# STA326 Assignment 3

In [5]:
import os
import time
import os.path as osp

import numpy as np
import pandas as pd

import torch
import torch.nn as nn
from torch.utils.data import DataLoader, Dataset
import torch.optim as optim

import scipy.sparse as sp
import math
import random
from copy import deepcopy
import time
import csv

In [6]:
print(torch.__version__)

2.3.0+cu121


In [7]:
device = torch.device("cuda:0" if torch.cuda.is_available() else "cpu")

## Data

In [8]:
def load_all(data_name):
    """ We load all the three file here to save time in each epoch. """
    train_rating = './Data/{}.train.rating'.format(data_name)
    train_data = pd.read_csv(
        train_rating, 
        sep='\t', header=None, names=['user', 'item'], 
        usecols=[0, 1], dtype={0: np.int32, 1: np.int32})

    user_num = train_data['user'].max() + 1
    item_num = train_data['item'].max() + 1

    train_data = train_data.values.tolist()

    # load ratings as a dok matrix
    train_mat = sp.dok_matrix((user_num, item_num), dtype=np.float32)
    for x in train_data:
        train_mat[x[0], x[1]] = 1.0

    test_negative = './Data/{}.test.negative'.format(data_name)
    test_data = []
    with open(test_negative, 'r') as fd:
        line = fd.readline()
        while line != None and line != '':
            arr = line.split('\t')
            u = eval(arr[0])[0]
            test_data.append([u, eval(arr[0])[1]])
            for i in arr[1:]:
                test_data.append([u, int(i)])
            line = fd.readline()
    return train_data, test_data, user_num, item_num, train_mat

In [9]:
class NCFData(Dataset):
    def __init__(self, features, num_item, train_mat=None, num_ng=0, is_training=None):
        super(NCFData, self).__init__()
        """ Note that the labels are only useful when training, we thus 
            add them in the ng_sample() function.
        """
        self.features_ps = features
        self.num_item = num_item
        self.train_mat = train_mat
        self.num_ng = num_ng
        self.is_training = is_training
        self.labels = [0 for _ in range(len(features))]
        
        if self.is_training:
            self.ng_sample()

    def ng_sample(self):
#         assert self.is_training, 'no need to sampling when testing'

        self.features_ng = []
        for x in self.features_ps:
            u = x[0]
            for t in range(self.num_ng):
                j = np.random.randint(self.num_item)
                while (u, j) in self.train_mat:
                    j = np.random.randint(self.num_item)
                self.features_ng.append([u, j])

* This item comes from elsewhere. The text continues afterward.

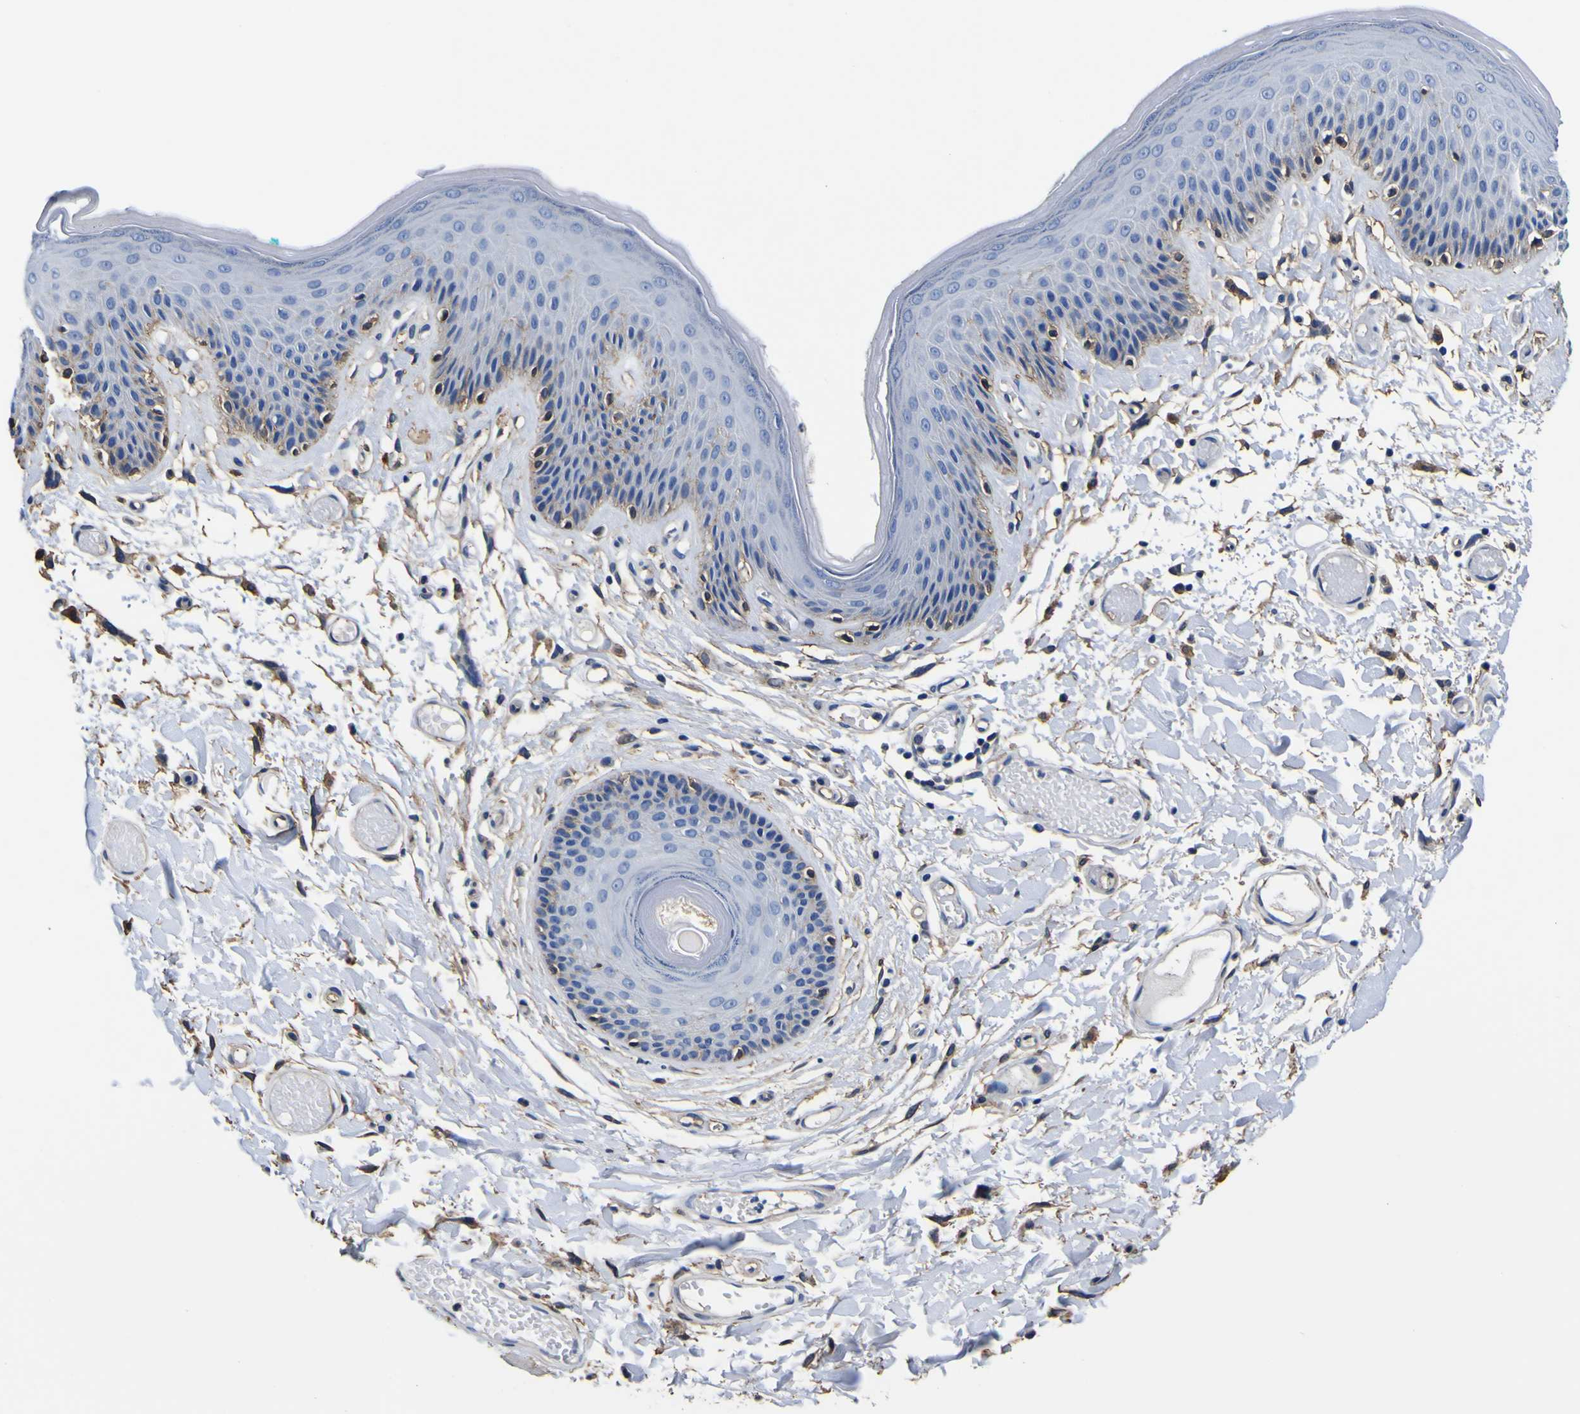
{"staining": {"intensity": "negative", "quantity": "none", "location": "none"}, "tissue": "skin", "cell_type": "Epidermal cells", "image_type": "normal", "snomed": [{"axis": "morphology", "description": "Normal tissue, NOS"}, {"axis": "topography", "description": "Vulva"}], "caption": "The micrograph demonstrates no significant expression in epidermal cells of skin.", "gene": "PXDN", "patient": {"sex": "female", "age": 73}}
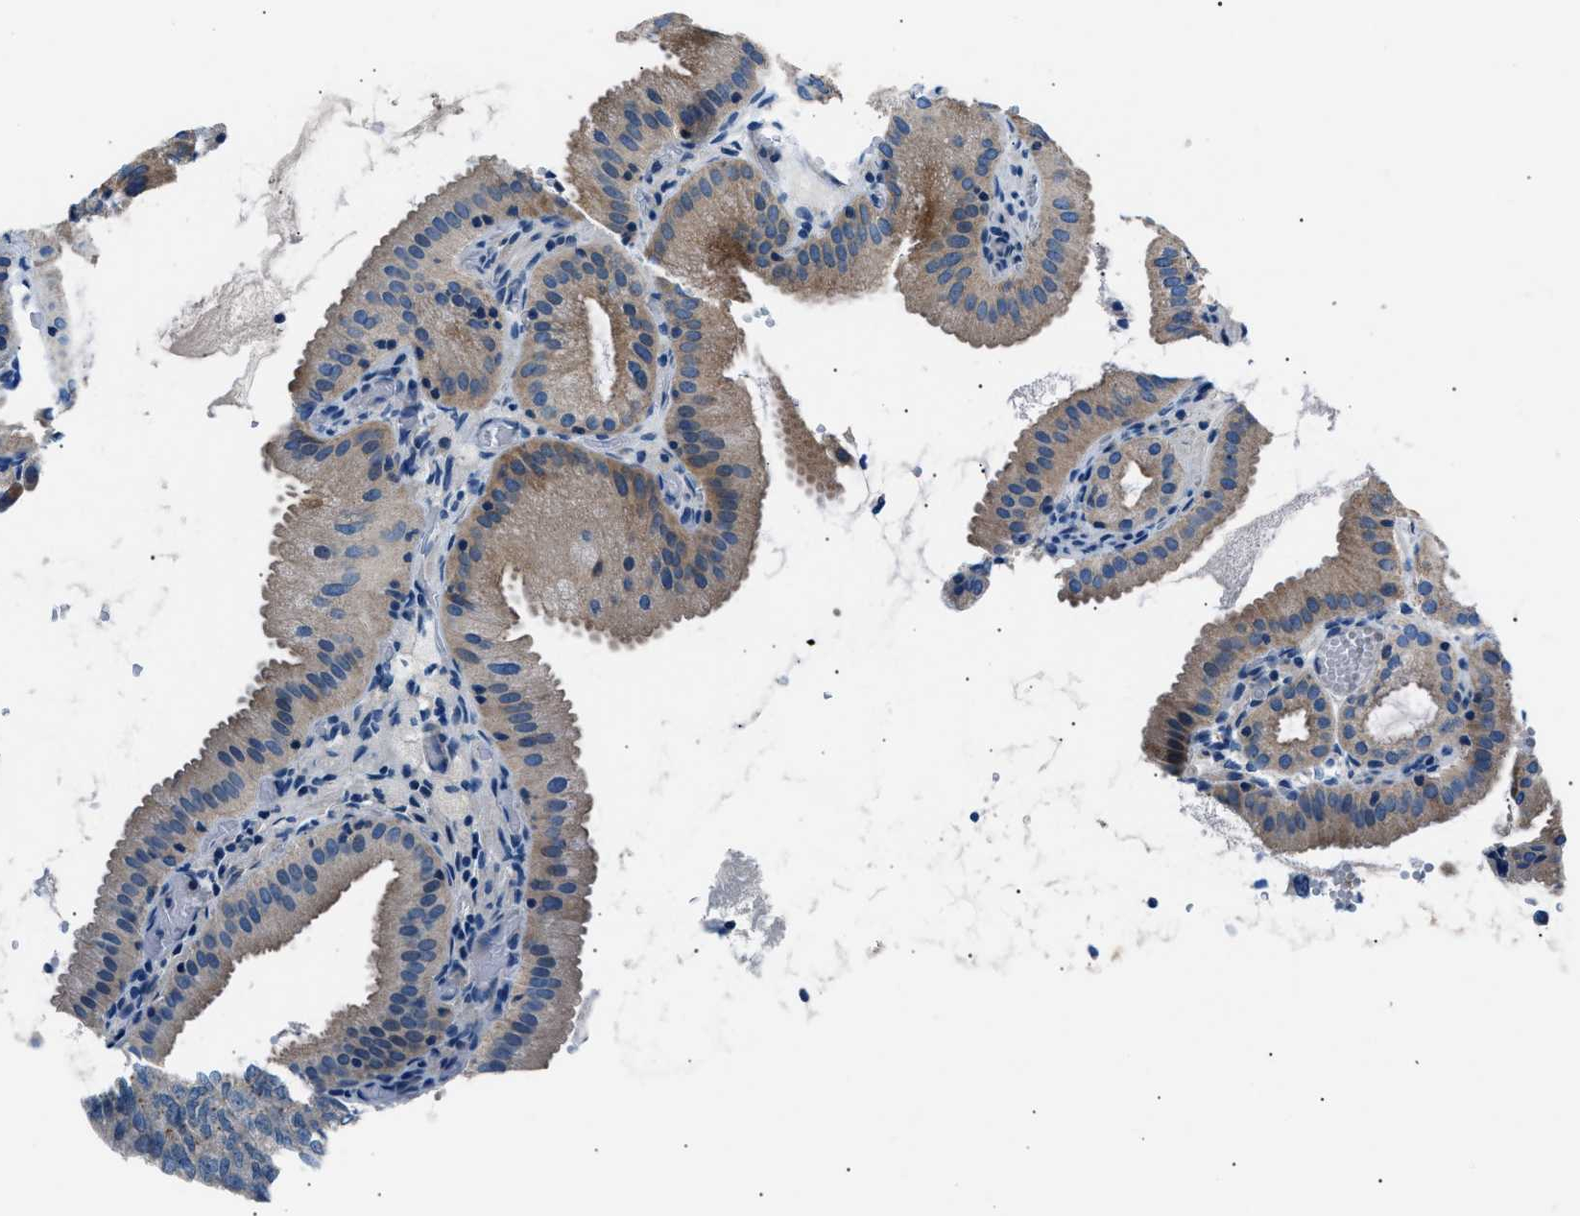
{"staining": {"intensity": "moderate", "quantity": "25%-75%", "location": "cytoplasmic/membranous"}, "tissue": "gallbladder", "cell_type": "Glandular cells", "image_type": "normal", "snomed": [{"axis": "morphology", "description": "Normal tissue, NOS"}, {"axis": "topography", "description": "Gallbladder"}], "caption": "Protein expression analysis of unremarkable human gallbladder reveals moderate cytoplasmic/membranous expression in about 25%-75% of glandular cells.", "gene": "LRRC37B", "patient": {"sex": "male", "age": 54}}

        labels_ps = [1 for _ in range(len(self.features_ps))]
        labels_ng = [0 for _ in range(len(self.features_ng))]

        self.features_fill = self.features_ps + self.features_ng
        self.labels_fill = labels_ps + labels_ng

    def __len__(self):
        return (self.num_ng + 1) * len(self.labels)

    def __getitem__(self, idx):
        features = self.features_fill if self.is_training \
                    else self.features_ps
        labels = self.labels_fill if self.is_training \
                    else self.labels

        user = features[idx][0]
        item = features[idx][1]
        label = labels[idx]
        return user, item ,label

In [10]:
def loader(data_name, batch_size, test_num_ng):
#     data_name = 'ml-1m'
#     batch_size = 256
#     test_num_ng = 99

    train_data, test_data, user_num ,item_num, train_mat = load_all(data_name)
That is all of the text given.